[Standards] Current OTR Info

Brian Cully bcully at gmail.com
Mon May 9 01:37:14 UTC 2016

> On 8-May-2016, at 15:08, Yann Leboulanger <asterix at lagaule.org> wrote:
> On 05/08/2016 07:17 PM, Sam Whited wrote:
>> On Sun, May 8, 2016 at 12:05 PM, Sam Whited <sam at samwhited.com> wrote:
>>> On Wed, Apr 27, 2016 at 3:48 PM, Chris Ballinger <chris at chatsecure.org> wrote:
>>>> A quick fix would be to only send delivery receipts if the message could be
>>>> successfully decrypted.
>>> I think this makes sense as a recommendation for the informational
>>> XEP, but I'd love to know if anyone is actually doing it in the wild.
>>> /cc Daniel
>> I just sent this response, and then almost immediately did an about
>> face and changed my mind (I'm fickle that way).
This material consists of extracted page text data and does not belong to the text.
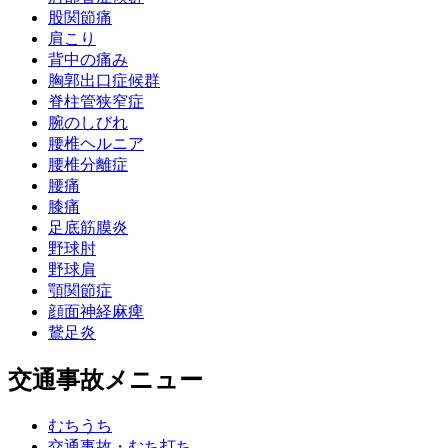
股関節痛
肩こり
背中の痛み
胸郭出口症候群
脊柱管狭窄症
腕のしびれ
腰椎ヘルニア
腰椎分離症
腰痛
膝痛
足底筋膜炎
野球肘
野球肩
顎関節症
顔面神経麻痺
鵞足炎
交通事故メニュー
むちうち
交通事故・むち打ち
I actually think it is
>> a bad idea to send delivery receipts only if the message can be
>> decrypted; my reasoning is as follows:
>> Because the delivery receipt spec was not intended for this (and
>> semantically is just supposed to express "delivery" not
>> "readability"), and because there is no current consensus on when
>> delivery receipts are sent during an OTR session, differnt clients
>> will do different things; by allowing delivery receipts to be used for
>> both, we'd be encouraging confusion and a lack of interoperability
>> between clients (some clients may want to convey delivery and
>> redability separately, as you mentioned). A practical example of this
>> being confusing might be something like the following: Imagine I had a
>> client open and I establish an OTR session with a remote resource and
>> begin sending messages. I get back delivery receipts after those
>> messages are decrypted. Then, for some reason, I send a message to
>> another resource (maybe there was a network blip and the resource I
>> was talking too loses their connection) that does not support OTR at
>> all: I continue to get message delivery receipts and never notice
>> anything has changed, even though the remote resource can no longer
>> read my messages. This feels poor.
>> In fact, in the delivery receipts introduction it states:
>>> Note well that this specification does not distinguish between delivery and display, as was done in the message events protocol, in part because no implementations of XEP-0022 made that distinction. However, in the absence of such a distinction, readers need to understand that this protocol can provide only a notification that a message has been received at a client, i.e. delivered to a client, not that the message has been actively read or understood by a human user (if any).
>> For this reason I think a separate XEP should be written, and the
>> recommendation in this informational XEP (if any) would be to send
>> delivery receipts on receipt of a message, not after decryption.
>> Thoughts welcome.
> All that is not specific to OTR. All encryption mechanisms are concerned
> (GPG for example). Currently, one can send a GPG encrypted message with
> a bad key, and never know something goes wrong because we receive
> delivery receipts.

	It’s a generic property of ability to render, or possibly even ability to understand. I think you easily end up in a quagmire when you look at it like that (if it’s a property of understandability, what should I do with lang=“something-i-dont-read”?).

	If certain protocols have needs beyond simply “yep, got the message”, they should probably be added as separate elements to those specifications, or, at most, use a set of common errors (e.g., <could-not-decrypt/>), but overloading delivery receipts for it complicates what is, at least for now, a rare case at the expense of the vastly more common case.